§ What is required
Search each line below for "другими", then return the lines where it appears.

== == ==

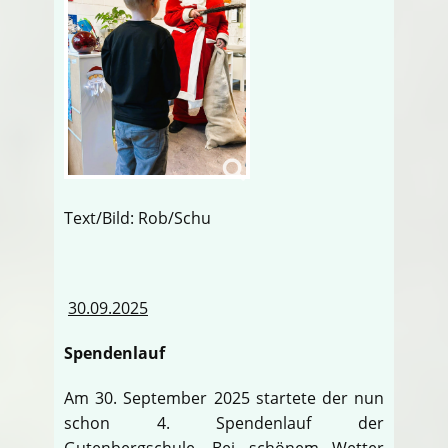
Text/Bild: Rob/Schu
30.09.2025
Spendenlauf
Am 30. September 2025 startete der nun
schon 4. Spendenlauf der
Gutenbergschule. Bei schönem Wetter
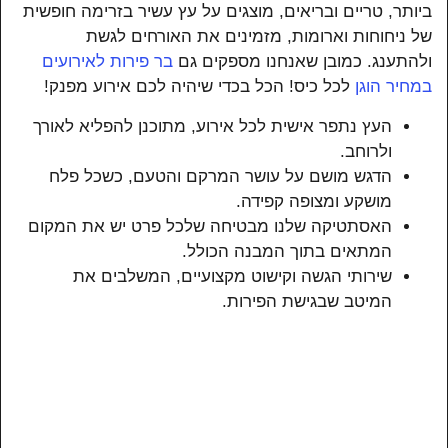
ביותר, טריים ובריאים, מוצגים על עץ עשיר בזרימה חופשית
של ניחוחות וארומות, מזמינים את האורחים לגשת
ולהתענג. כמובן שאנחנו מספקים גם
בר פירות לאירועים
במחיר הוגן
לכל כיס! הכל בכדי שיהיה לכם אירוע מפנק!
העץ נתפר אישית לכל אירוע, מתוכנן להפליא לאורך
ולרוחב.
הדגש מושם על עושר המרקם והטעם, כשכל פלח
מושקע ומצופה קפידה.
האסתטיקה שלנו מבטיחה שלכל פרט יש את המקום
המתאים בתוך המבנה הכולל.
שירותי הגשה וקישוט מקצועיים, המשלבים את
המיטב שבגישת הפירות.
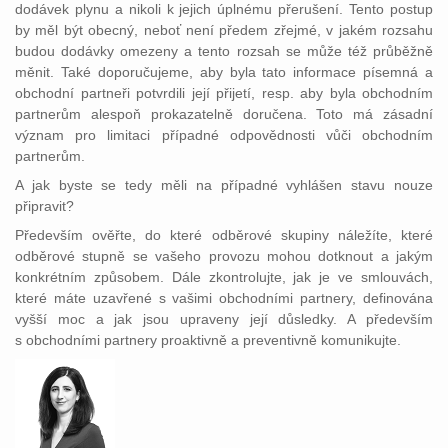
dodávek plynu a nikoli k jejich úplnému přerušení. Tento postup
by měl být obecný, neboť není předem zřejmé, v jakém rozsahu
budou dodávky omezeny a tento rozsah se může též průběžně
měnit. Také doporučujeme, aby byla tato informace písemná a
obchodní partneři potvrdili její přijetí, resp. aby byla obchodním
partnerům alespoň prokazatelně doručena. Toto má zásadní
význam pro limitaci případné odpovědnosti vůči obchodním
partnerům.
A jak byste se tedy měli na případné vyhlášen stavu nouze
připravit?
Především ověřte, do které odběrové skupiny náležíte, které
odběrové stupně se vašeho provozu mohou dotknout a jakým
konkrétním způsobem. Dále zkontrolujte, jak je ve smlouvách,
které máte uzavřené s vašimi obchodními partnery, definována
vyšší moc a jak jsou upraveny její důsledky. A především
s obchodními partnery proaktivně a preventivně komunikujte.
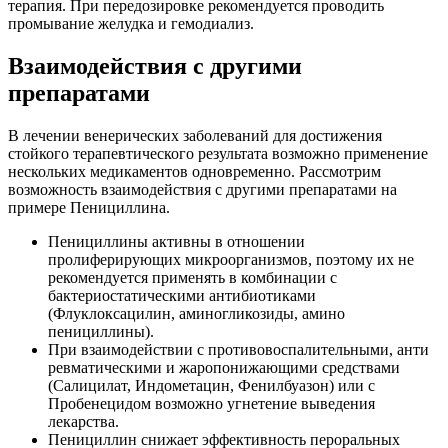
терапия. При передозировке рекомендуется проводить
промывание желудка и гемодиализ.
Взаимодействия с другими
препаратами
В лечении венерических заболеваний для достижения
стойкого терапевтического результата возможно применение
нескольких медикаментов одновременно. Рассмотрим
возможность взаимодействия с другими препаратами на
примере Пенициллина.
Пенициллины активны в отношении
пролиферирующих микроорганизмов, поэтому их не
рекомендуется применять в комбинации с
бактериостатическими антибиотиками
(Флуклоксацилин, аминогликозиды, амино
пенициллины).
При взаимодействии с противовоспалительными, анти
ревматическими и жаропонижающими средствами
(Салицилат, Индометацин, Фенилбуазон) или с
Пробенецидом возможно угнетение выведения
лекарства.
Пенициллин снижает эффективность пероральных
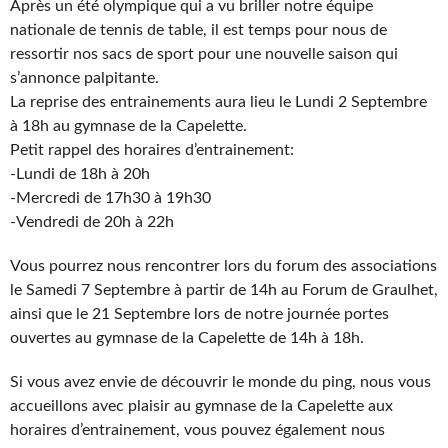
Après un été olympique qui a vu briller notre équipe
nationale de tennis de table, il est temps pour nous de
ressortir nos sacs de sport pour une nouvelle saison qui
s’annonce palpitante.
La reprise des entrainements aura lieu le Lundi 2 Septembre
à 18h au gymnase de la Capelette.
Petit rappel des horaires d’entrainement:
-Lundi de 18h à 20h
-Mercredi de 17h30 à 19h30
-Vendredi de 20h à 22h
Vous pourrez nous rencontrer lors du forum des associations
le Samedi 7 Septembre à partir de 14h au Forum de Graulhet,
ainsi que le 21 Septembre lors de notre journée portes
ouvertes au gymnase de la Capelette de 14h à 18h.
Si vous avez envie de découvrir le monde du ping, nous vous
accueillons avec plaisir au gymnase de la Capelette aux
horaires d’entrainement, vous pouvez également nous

== == ==

§ Expected answer
Взаимодействия с другими
возможность взаимодействия с другими препаратами на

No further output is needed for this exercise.